Nvidia has unveiled a RAG-based Retriever service to stop generative AI hallucinating inaccurate responses.
The NeMo Retriever is a generative AI microservice that enables enterprises to connect custom large language models to enterprise data, thereby delivering accurate responses to an AI application user’s requests and questions. It essentially involves semantic retrieval, with retrieval-augmented generation (RAG) capabilities that utilize Nvidia algorithms. It is part of Nvidia’s AI Enterprise software platform and is available in the AWS Marketplace.
Jensen Huang, Nvidia co-founder and CEO, stated: “Generative AI applications with RAG capabilities are the next killer app of the enterprise. With Nvidia NeMo Retriever, developers can create customized generative AI chatbots, copilots and summarization tools that can access their business data to transform productivity with accurate and valuable generative AI intelligence.”

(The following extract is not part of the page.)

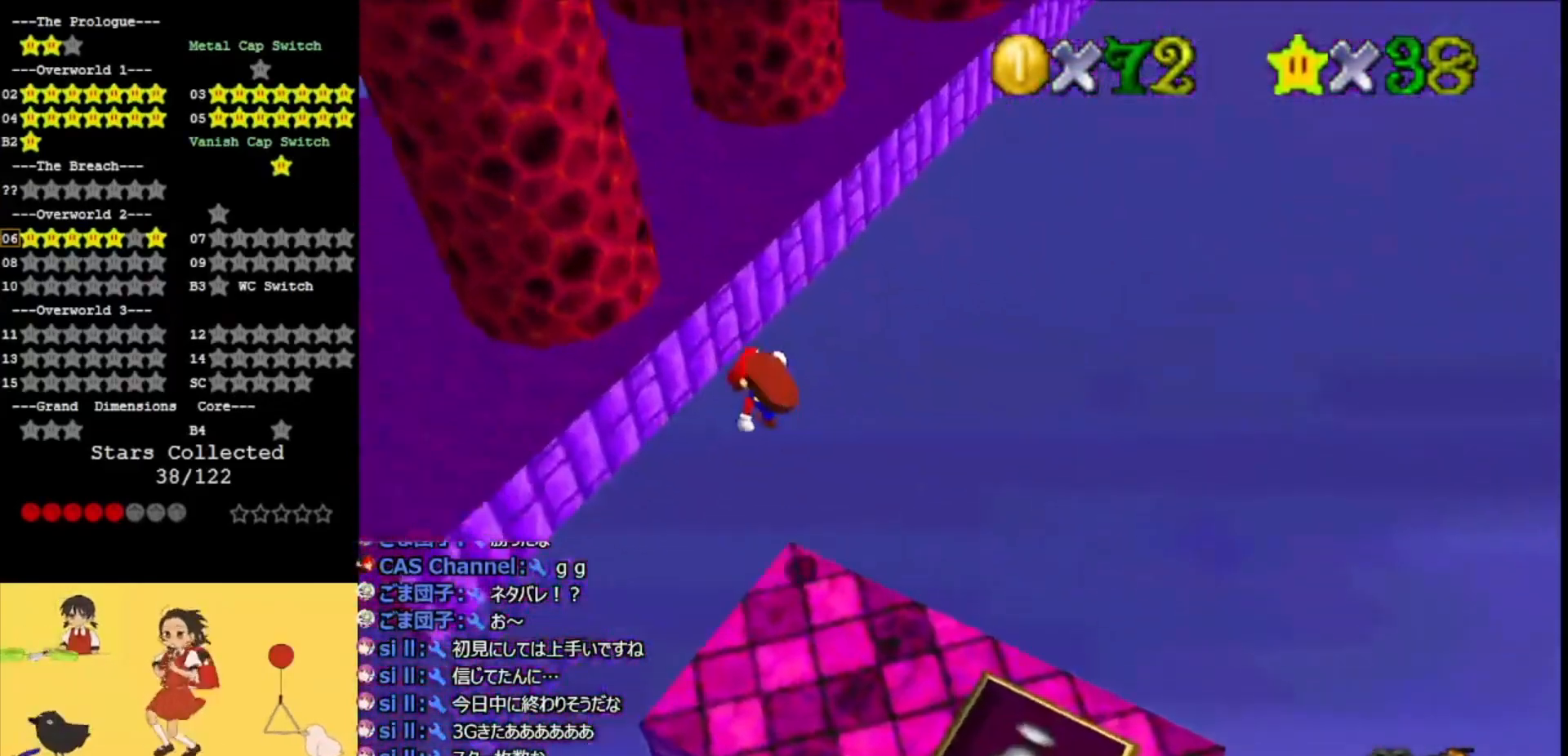
{"buttons": [], "left_stick": "down-left", "events": [[33, "B", "up"], [67, "C_RIGHT", "down"], [133, "left_stick", "up-left"], [200, "C_RIGHT", "up"], [233, "left_stick", "center"], [267, "C_RIGHT", "down"], [300, "left_stick", "down"], [367, "C_RIGHT", "up"], [433, "left_stick", "down-left"], [500, "A", "up"]]}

NeMo Retriever supports production-ready generative AI with commercially viable models, API stability, security patches, and enterprise support, unlike open source RAG toolkits. It contains embedding models that capture relationships between words, enabling LLMs (large language models, the technology underlying generative AI) to process and analyze textual data.
Nvidia claims that enterprises can connect their LLMs to multiple data sources – such as text, PDFs, images, videos, and knowledge bases – so that users can interact with data and receive accurate, up-to-date answers using simple, conversational prompts.
It asserts that enterprises can use NeMo Retriever to achieve more accurate results with less training, speeding up time to market and supporting energy efficiency in the development of generative AI applications.
Cadence (industrial electronics design), Dropbox, SAP, and ServiceNow are collaborating with Nvidia to integrate production-ready RAG capabilities into their custom generative AI applications and services.
Preventing LLM hallucinations
Retrieval-augmented generation is a way of minimizing hallucinatory generative AI chatbot LLM responses from underlying LLMs trained on a general trove of information rather than domain-specific data. It works by turning a user’s request into a set of coded parameters called vector embeddings. These are then used to query a domain-specific database of information local or specific to the user’s organization. This database contains vector embeddings of data relevant to the organization and the RAG query looks for similarities between the input request vector embeddings and the database’s vector embedded content, choosing the content with the closest similarity.
Minimising hallucination isn’t the same as eliminating it, though. The RAG process requires verification to ensure the output is contextually relevant, grounded, and accurate. Vectara has developed an open source Hallucination Evaluation Model to assist in this verification.